Plus it’s faster. No network latency, no rate limits, no API costs. Your codebase is already on your SSD; why send it anywhere else?

MCP Makes It Universal

Here’s an example config (works the same for Roocode, Claude Desktop, Cursor, etc.):

{
  "mcpServers": {
    "42context": {
      "command": "42context",
      "args": [
        "server",
        "--transport",
        "stdio"
      ],
      // DSPy-style LLM judgment for better result ranking (a new feature)
      "env": {
        "NODE_ENV": "production",
        "LLM_API_KEY": "",
        "LLM_BASE_URL": "",
        "LLM_PROVIDER": "custom",
        "LLM_MODEL": ""
      },
      "disabled": false,
      "autoApprove": [],
      "alwaysAllow": [
        "code_search",
        "context_analysis",
        "find_related_code",
        "find_implementations"
      ]
    }
  }
}

That’s it. Now any MCP-compatible AI agent can call four tools (was thinking of adding more tools in the future for other advanced functionalities):

code_search: Semantic code retrieval
context_analysis: Code structure and complexity analysis
find_related_code: Discover related implementations
find_implementations: Find all implementations of an interface

The same MCP server works with Roocode, Claude Desktop, Cursor, Cline, VS Code extensions, or any MCP-compatible client. Build once, integrate everywhere.

Try It Yourself

Install and run:

# Install globally
npm install -g @aaswe/42context-engine

# Start components (ChromaDB in Docker)
42context start-components --detached

# Index your codebase
42context index /path/to/your/code --recursive

# Start MCP server for AI agents
42context server --transport stdio

Or just semantic search from CLI:

42context search "authentication flow" --language java --top-k 10

The project is on GitHub and NPM.

What I Learned

Context windows are the bottleneck: Even with 200k tokens, you can’t fit a real codebase. RAG can solve this somehow…

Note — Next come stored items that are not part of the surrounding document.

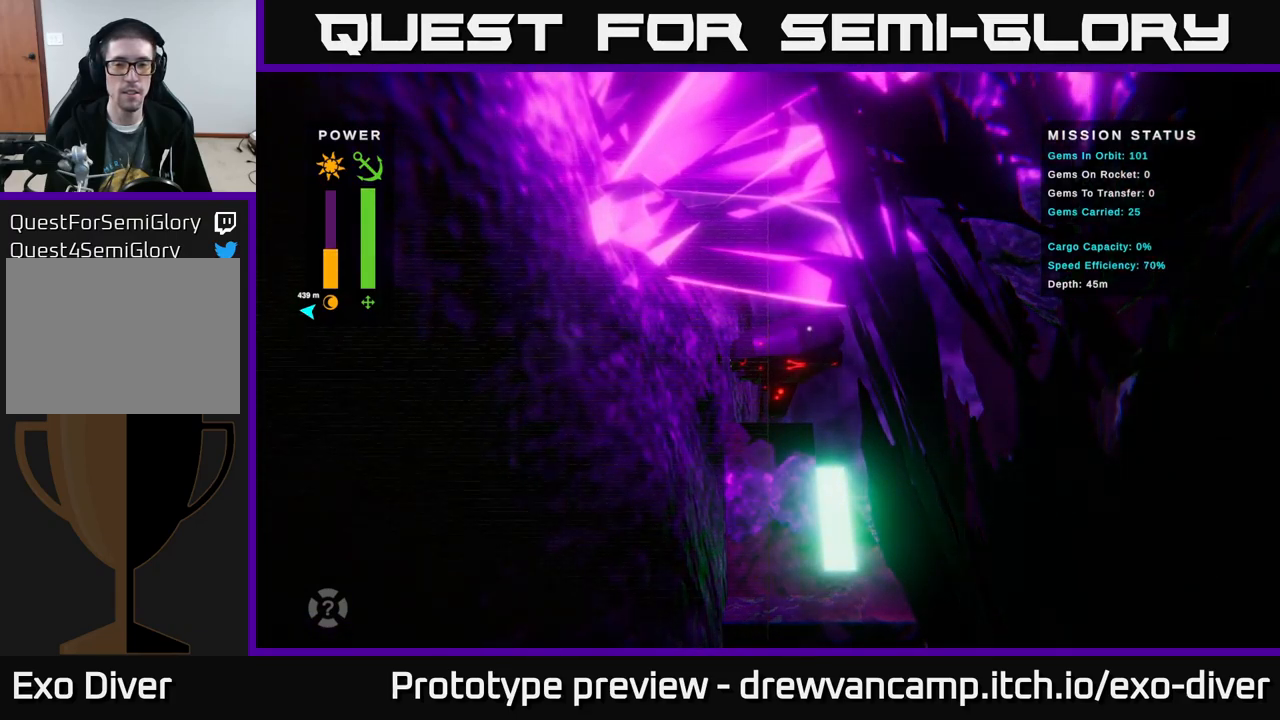
{"buttons": [], "left_stick": "center", "right_stick": "center", "events": []}
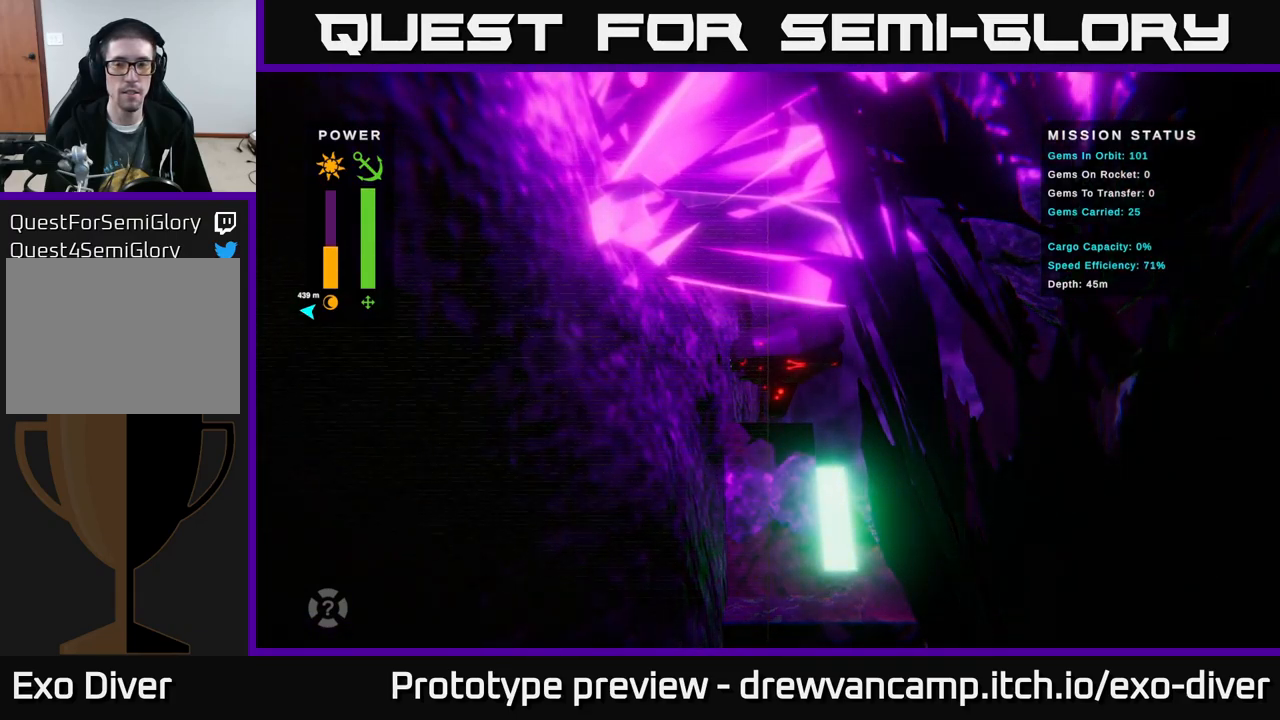
{"buttons": [], "left_stick": "center", "right_stick": "center", "events": []}
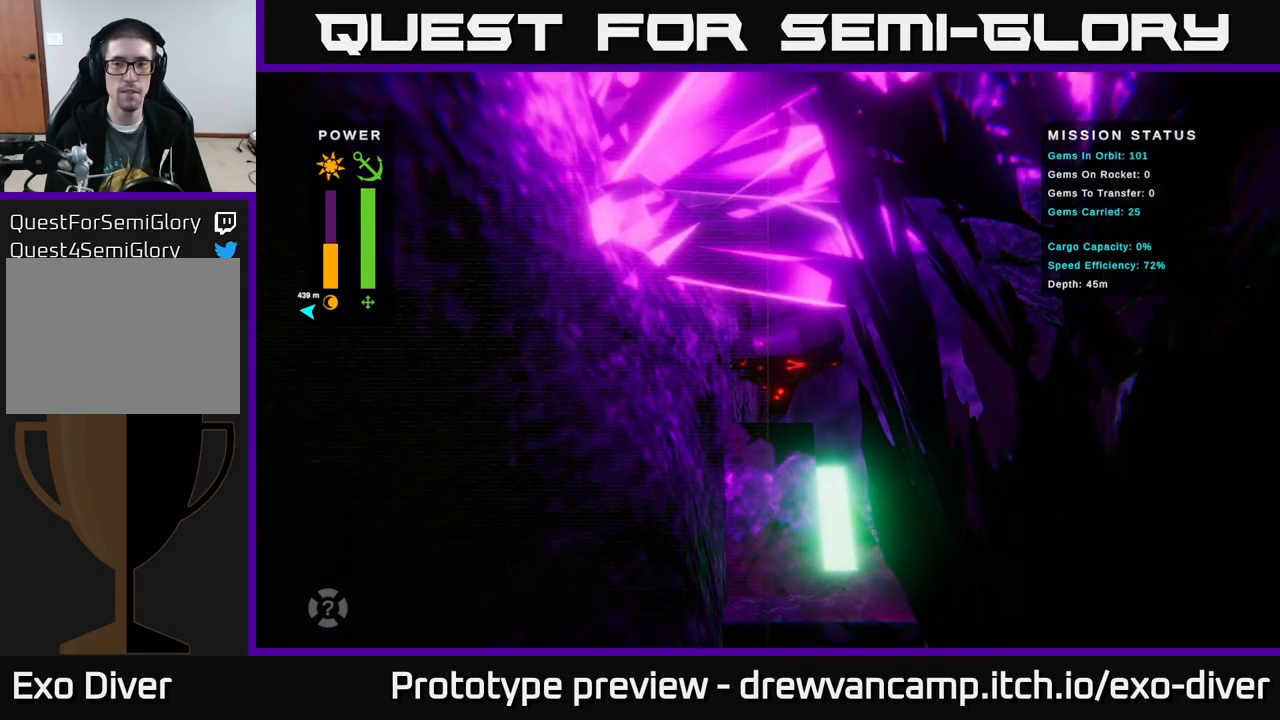
{"buttons": [], "left_stick": "center", "right_stick": "center", "events": []}
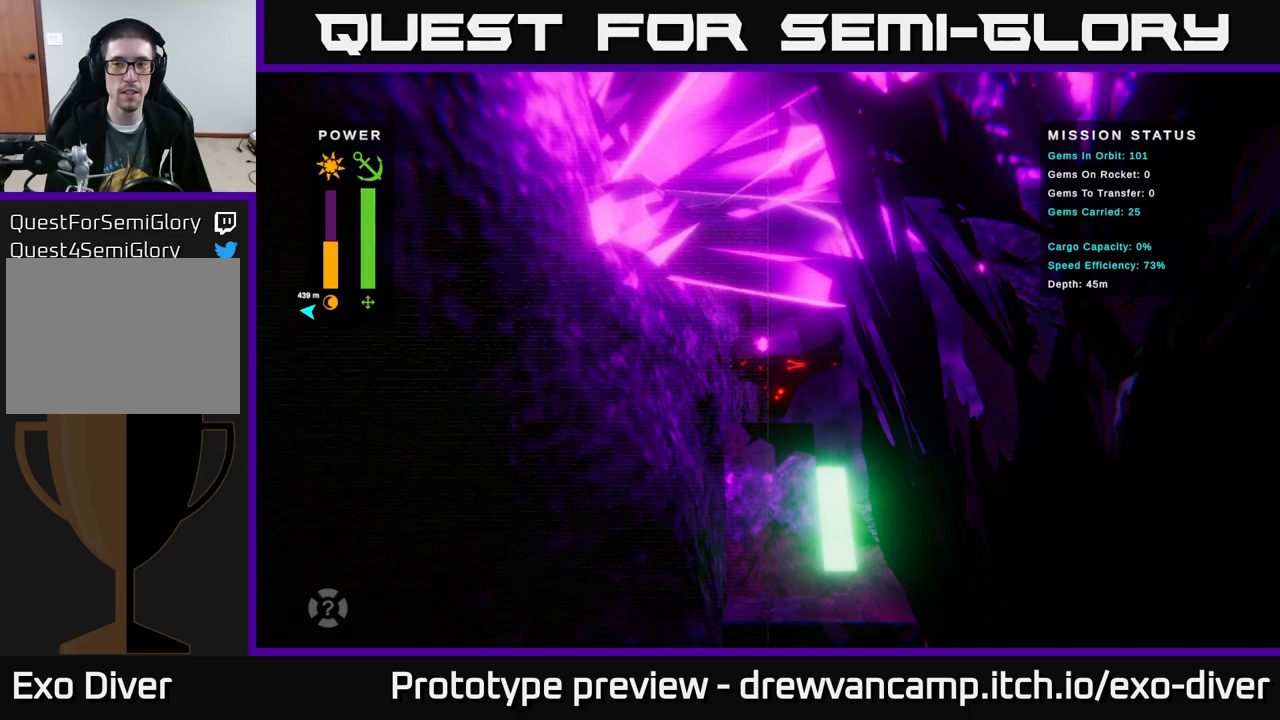
{"buttons": [], "left_stick": "center", "right_stick": "center", "events": []}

Semantic retrieval works: Vector embeddings capture meaning. “user authentication” finds validateCredentials() Memory management is hard: ML models leak memory in surprising ways. You need explicit cleanup, coordinated GC, and pressure monitoring.

Local is faster: No API calls means no latency. 11ms search feels instant.

MCP is the future: Protocol-based integration beats custom IDE plugins. Build one server, work with every AI agent though can come with some security risk in a remote environment

The fundamental insight: don’t try to fit your codebase in context. use tools that lets AI agents retrieve exactly what they need, when they need it. That’s how you give any coding assistant “knowledge” of 7,620 files while properly managing context limits.